Keputusan Amazon menuai reaksi beragam. Seorang pengguna Reddit menyatakan bahwa platform ini sebenarnya sudah "mati bertahun-tahun lalu," dengan pekerja dan peneliti mulai meninggalkannya karena maraknya bot dan penipuan. Pengguna yang sama memprediksi, "Seseorang di Amazon pada akhirnya akan memutuskan bahwa menjaga server MTurk tetap berjalan adalah buang-buang waktu dan sumber daya, lalu menarik kabelnya sepenuhnya."

Meski belum ada kepastian kapan layanan akan dihentikan total, langkah Amazon kali ini jelas menunjukkan bahwa masa depan Mechanical Turk sebagai platform crowdsourcing telah memasuki senjakala.

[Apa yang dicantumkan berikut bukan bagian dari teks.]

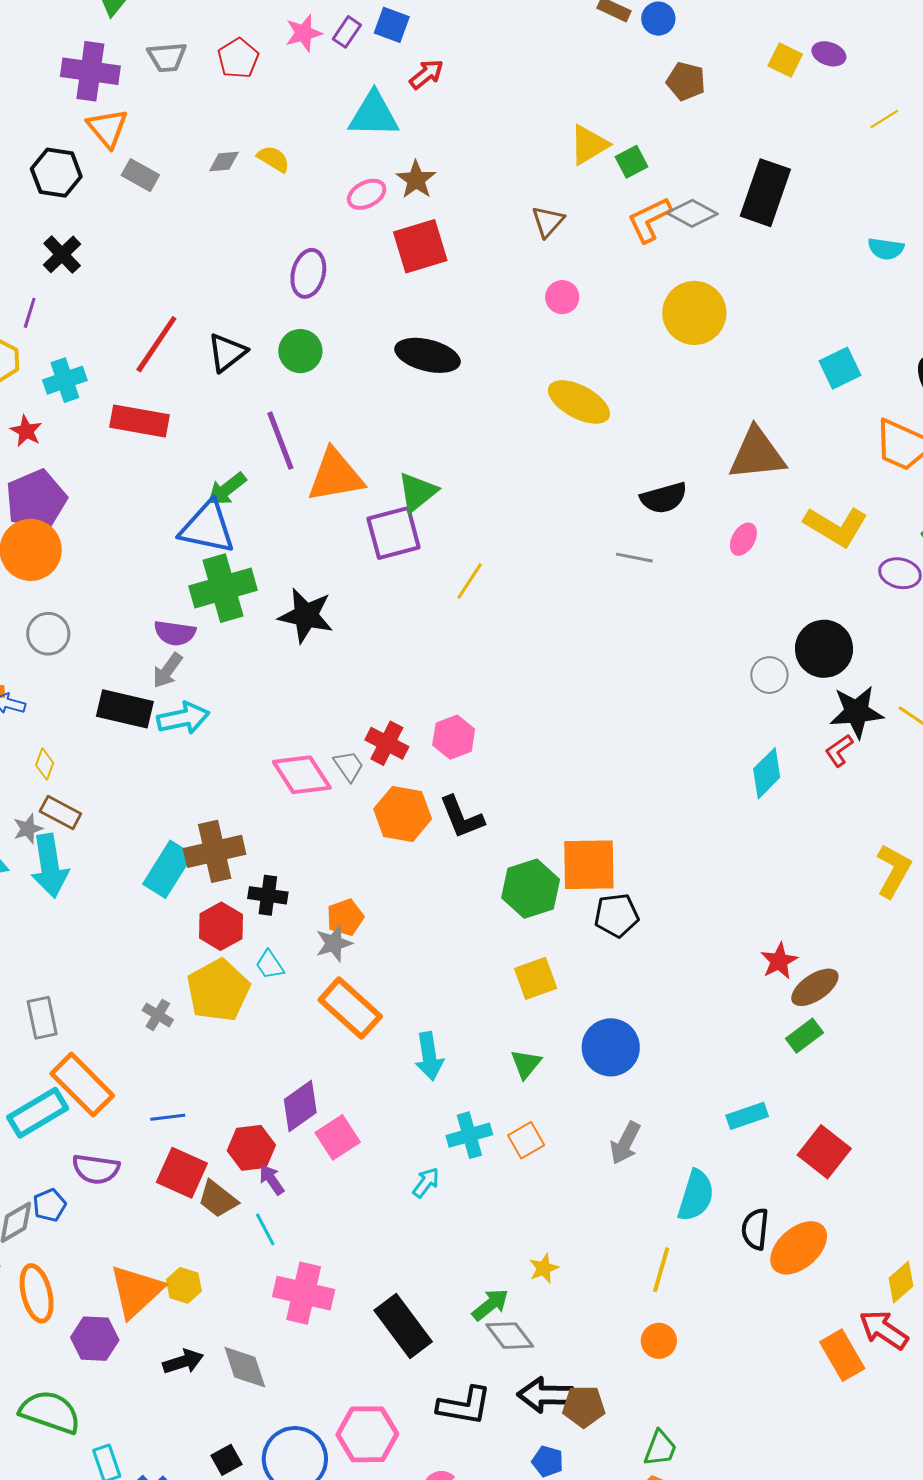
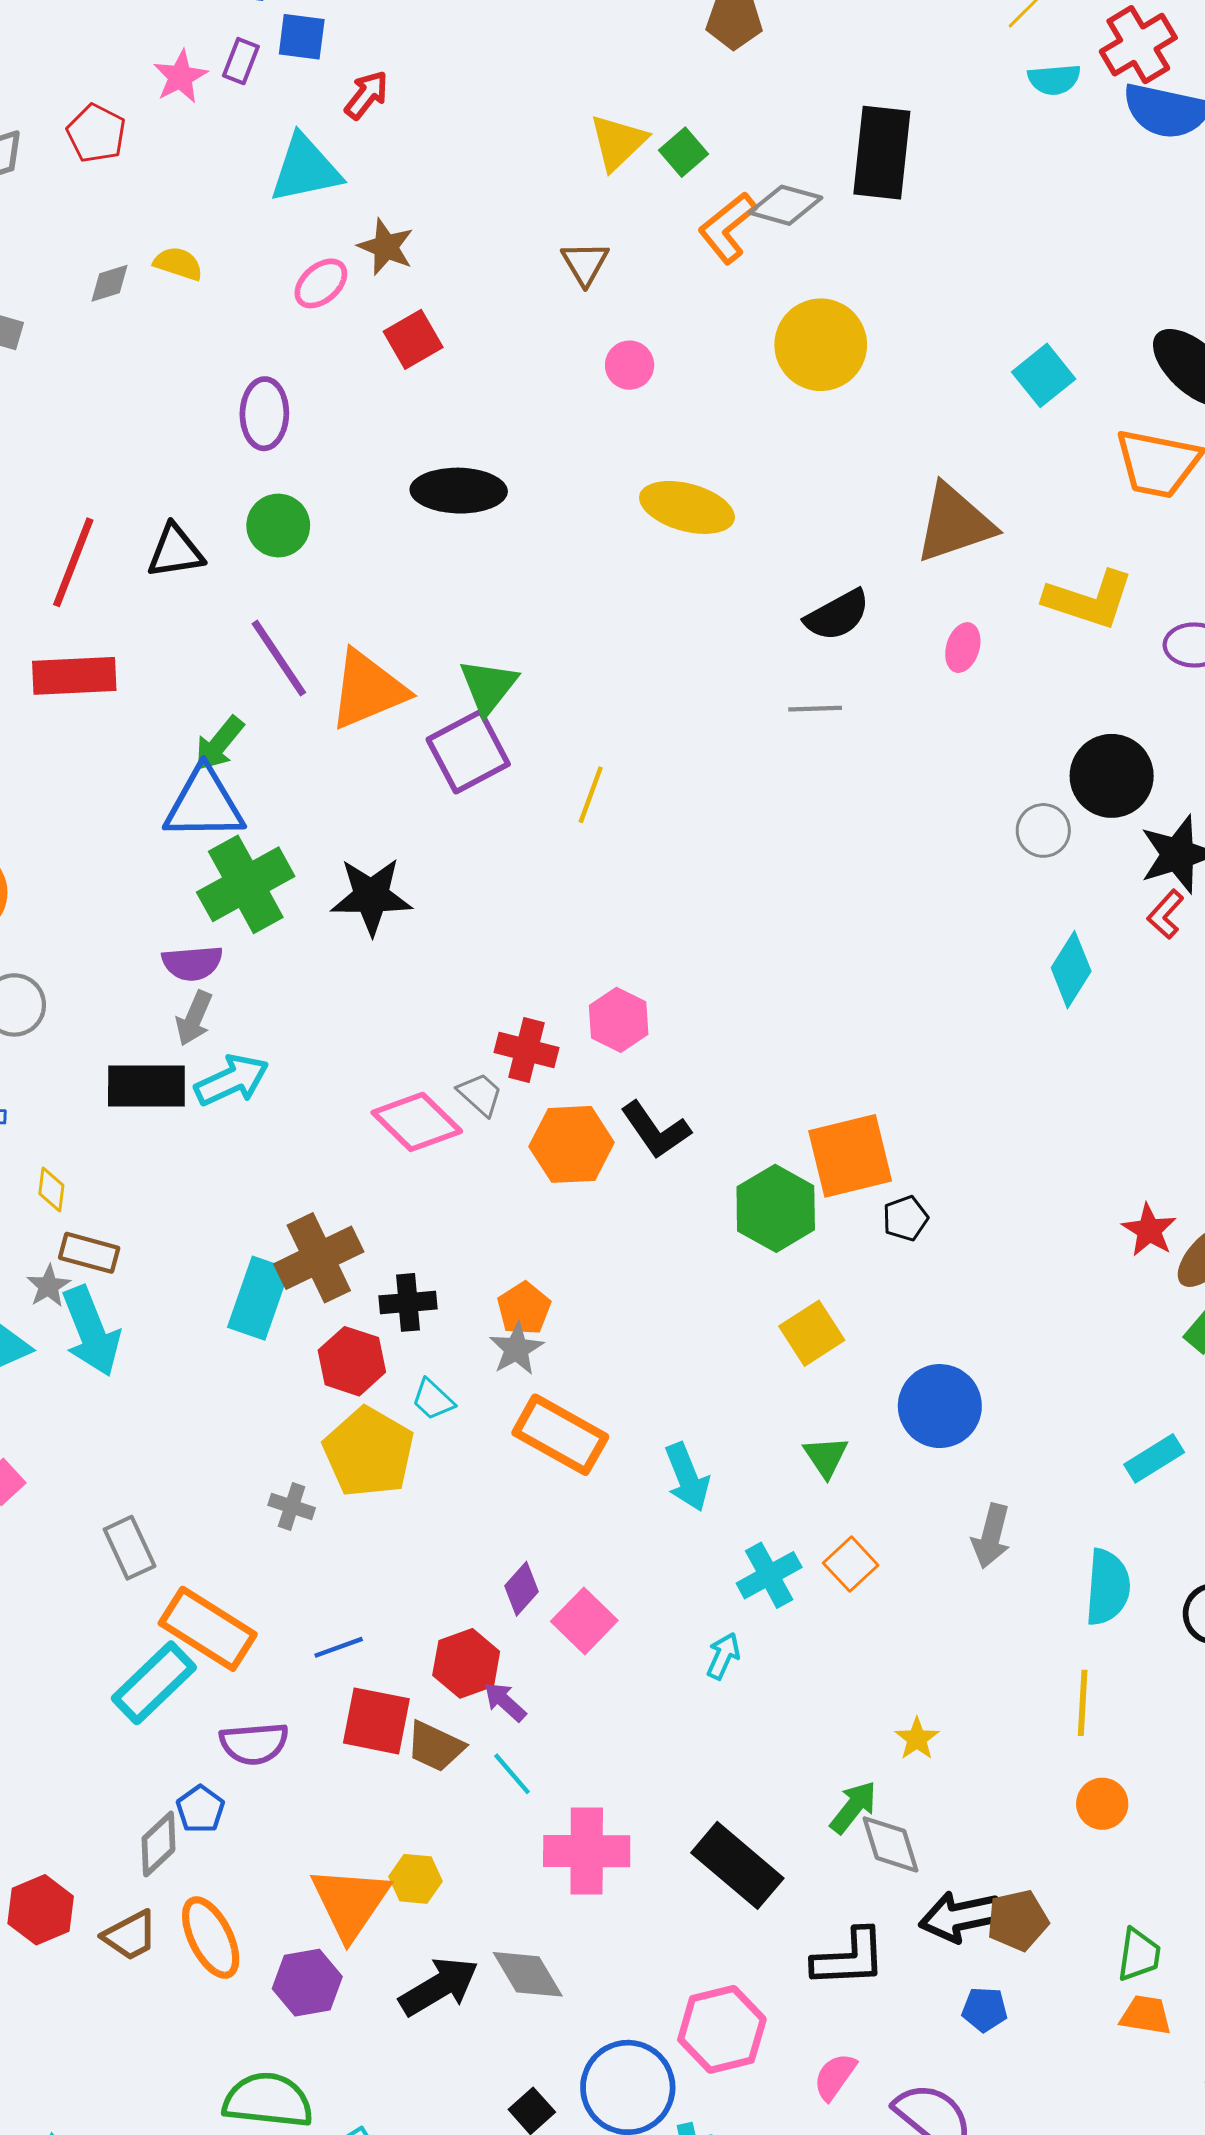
red square: (420, 246) -> (413, 339), size x0.7
cyan semicircle: (886, 249) -> (1054, 79), moved
black triangle: (227, 353) -> (175, 551), turned 42
black pentagon: (616, 915) -> (905, 1218), size x0.7
purple diamond: (300, 1106) -> (522, 1589), size x0.7
gray diamond: (510, 1336) -> (891, 1844), turned 33
black arrow: (183, 1362) -> (439, 1986), size x1.4

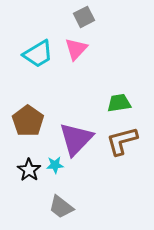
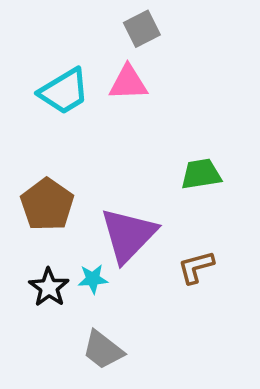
pink triangle: (76, 49) -> (128, 83), turned 45
brown L-shape: (122, 141) -> (196, 267), moved, size x0.7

Bagi pengguna Indonesia yang masih mengandalkan MTurk, saatnya mulai mencari alternatif platform anotasi data atau pekerjaan mikro lainnya.

Reporter: Bayu Nugroho
Sumber: techcrunch.com This article was automatically rewritten by AI based on the source above without altering the facts of the original article.